Halo Infinite’s Campaign Feels Like Classic Halo In The Best Possible Way

Halo Infinite’s Campaign Feels Like Classic Halo In The Best Possible Way

The expectations for the Halo Infinite campaign are wildly varied. For many, the full-circle nature of the game’s setting is an assurance that developer 343 Industries knows what it’s doing. For others, the fear is that 343 will tread all over the things that made the original Halo so great.

After playing through the campaign’s first few hours, the overriding impression is of a studio attempting to recapture a very specific vibe. One that is, perhaps, not its own. I want to spend most of this preview talking about game feel because I think this better informs any discussion around Halo better than trying to edge my way around embargoed story aspects.

The greatest video game cover band of all time

343 has now developed fully four Halo titles, and collaborated on many more, including the Halo Wars series. It’s worked on Halo mobile games. Tie-in apps. It got the Halo Legends anime series off the ground. It’s driven scores of novels and comics expanding the lore of the Halo universe.

No one knows more about Halo than 343. No one has done more to keep it alive than 343.

And yet, try as it might, 343 has never been able to escape the shadow Bungie casts over the series. The mark Bungie left on the series, particularly in the series’ blockbuster first entry, is indelible. You can’t make a Halo game that doesn’t include the fundamentals that Bungie established or it won’t feel like Halo. In Halo 5: Guardians, you could feel 343 straining against the confines of those fundamentals, desperately looking for a way to plant its flag.
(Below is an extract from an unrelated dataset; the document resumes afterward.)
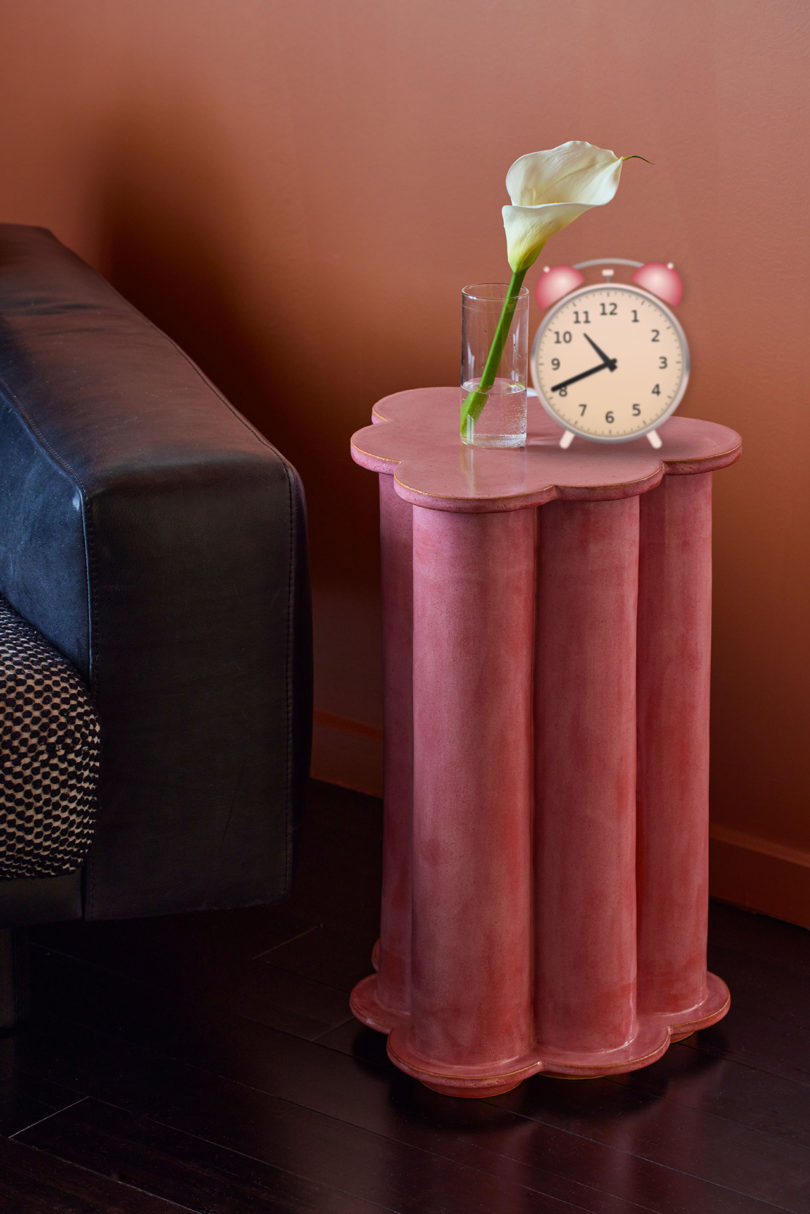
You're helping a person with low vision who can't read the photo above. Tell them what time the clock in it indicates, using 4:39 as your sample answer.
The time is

343 has what is, in many ways, an unenviable creative task. Just go out there and create a Halo game so good that players could believe that it came from Bungie itself. Because Halo: Combat Evolved, 20 years later, is still the yardstick they all have to measure up to.

It’s a bit like trying to form a Rush cover band. You can certainly do it, but you give yourself a mountain to climb if you want to impress anyone who knows anything about Rush.
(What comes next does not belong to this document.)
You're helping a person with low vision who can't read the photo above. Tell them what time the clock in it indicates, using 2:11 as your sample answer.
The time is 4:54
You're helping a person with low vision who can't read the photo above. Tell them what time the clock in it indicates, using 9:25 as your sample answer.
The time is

So, what can you do in that situation? If you’re 343, you get really good at playing Tom Sawyer.

Open ringworld

343’s solution to the problem before them looks to be fairly simple. Go back to the first game and evoke it, heart and soul, but do it their way.

Halo Infinite has frequently been referred to as a soft reboot. That’s apt, considering the game’s first few hours.

Right from the off, the campaign evokes the original game’s opening mission with Master Chief aboard a Banished warship that is disintegrating around him. The journey down to the shattered Halo ring nearby is a bumpy one, with Chief and his new friend Echo, the pilot, finding themselves stranded and surrounded by Banished forces.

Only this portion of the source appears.